Четвертый всадник. «И видех, и се, конь зеленый [вариант: бледный], и седяй верху него, имя ему смерть, и ад последоваше ему, и дана бысть им власть убити на четвертой части земля мечем, гладом, и смертию, и зверми земными» (Откровение 6:8). Примечательно пересекается с посланием Филофея второе толкование этого текста в нашей рукописной традиции: «Сим конем знаменает и всех лицемерников и еретиков, над ними же седит смерть, и ад за ними идет, сиречь потопление вечное». Убитые на четверти земли относятся здесь и к насильственно убиенным, и «наипаче мечем ложнаго учения еретическаго». Также и голод трактуется двояко: физический и «глад слова Божия». Зверей тот же комментатор интерпретирует как «учителей, по плоти живущих, и жестоких и суровых, и еретическими хитростьми поревающих в погибель человеки».

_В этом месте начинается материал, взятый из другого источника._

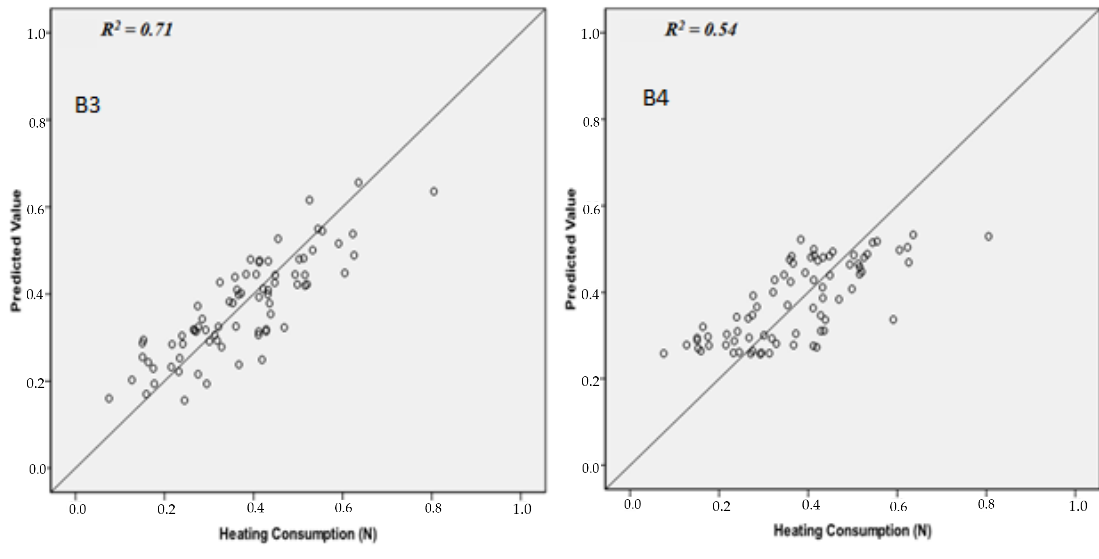
Figure 2. Influence of the ANN configurations on modeling performances.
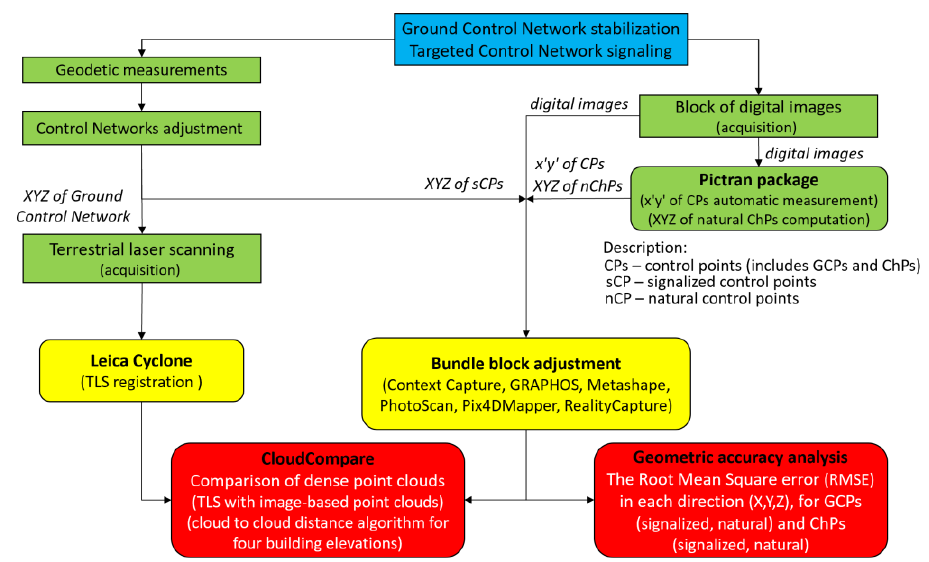
Figure 11. The workflow for image-based and TLS point clouds accuracy analysis. Table 4. The RMSE values on GCPs obtained in tested software after BBA.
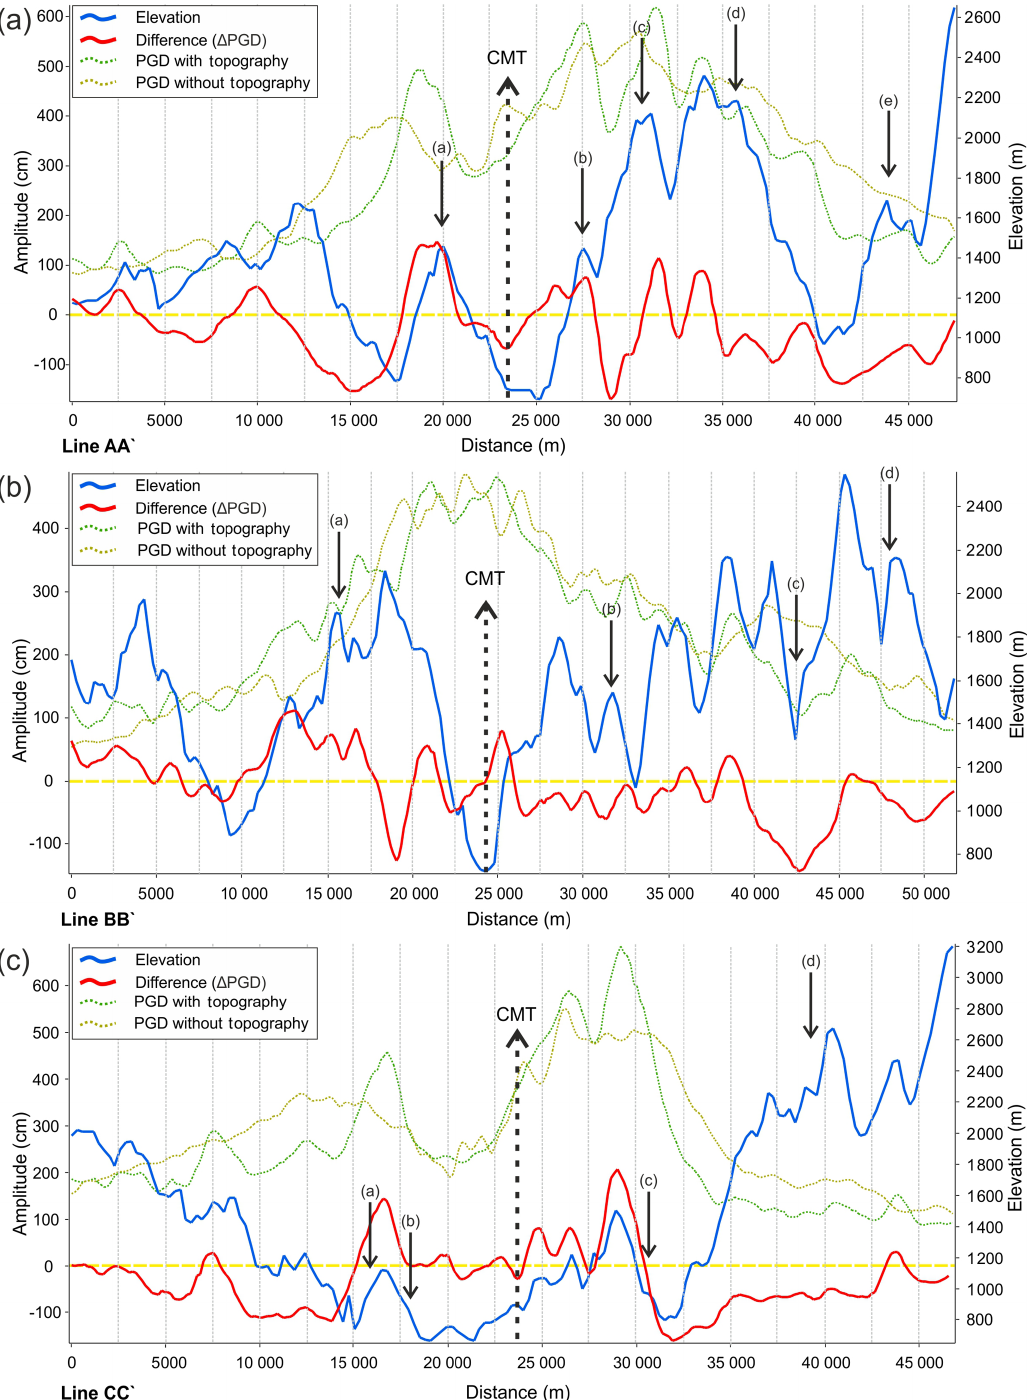
Figure 5. Profile along line (a) AA’, (b) BB’ and (c) CC’ (Fig. 4) of PGD with topography (dotted green) and without topography (dotted olive), their difference ( (cid:49) PGD, solid red) and elevation (solid blue). PGD are scaled on the left y axis, along the line, and elevation is shown on the right y axis. The profile line passes over the CMT location, which is located approximately in the center of the profile, marked with a dotted arrow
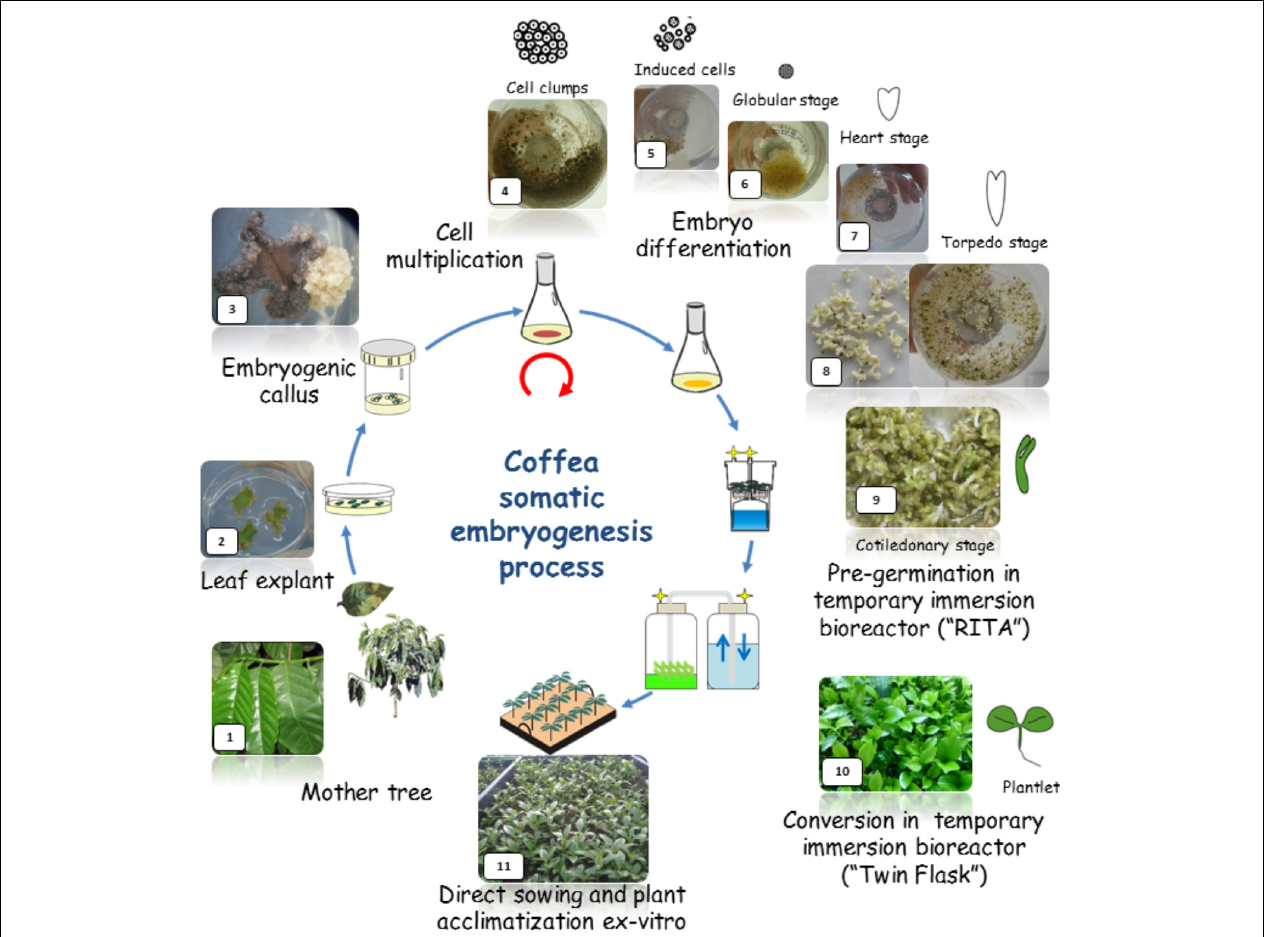
FIGURE 1 | Schematic representation of the Coffea arabica mass propagation process (24 months) through somatic embryogenesis (SE). The process is based on the use of liquid nutritive media for the embryogenic tissue multiplication and embryo regeneration phase and for the pre-germinated embryo and plantlet bulk production in temporary bioreactors (1L-RITA, 5L-MATIS and 3L-Twin-flasks). Direct sowing of germinated embryos and plantlets onto horticultural substrate avoids the use of gel media and requires less manpower in in vitro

Второй всадник. Русский лицевой Апокалипсис XVI века


Четыре апокалипсические эпохи сменяют друг друга не обязательно так, чтобы одна наступала с исчезновением предыдущей, но, может быть, и наслаиваясь, как черепица. При этом географический центр первой, самой короткой и самой светлой эпохи апостолов, – Рим, где закончили свои земные странствия «первоверховные» Петр и Павел. Вторая, эпоха мучеников и святых отцов, а значит, и Вселенских соборов, обретает постепенно свой центр в Константинополе, втором Риме, что не означает моментального падения первого: так, в письме к Мунехину Филофей отмечает, что латиняне на протяжении многих веков были «в соединении с нами». Третья эпоха – это, как мы видели из толкования, бегство в пустыню. Поскольку это еще не конец земной истории, вполне логично, если, считая Римскую империю «удерживающей» мир от прихода антихриста (таково известное толкование святителя Иоанна Златоуста на 2 Солунянам 2:7), Филофей видел в ней эпоху Третьего Рима. В тексте Апокалипсиса Рим вообще нигде не упомянут, но нельзя не согласиться с тем, что Филофей созвучен толкователям, хотя от них его отделяет примерно такой же промежуток времени, как их самих от апостола Иоанна. Толкователи с готовностью применяют Апокалипсис к историческим событиям, им уже известным, – не потому что рационалистически «приспосабливают» его к своему времени, а потому что действительно считают его предсказанием и находят уже отчасти сбывшимся. Филофей делает то же самое.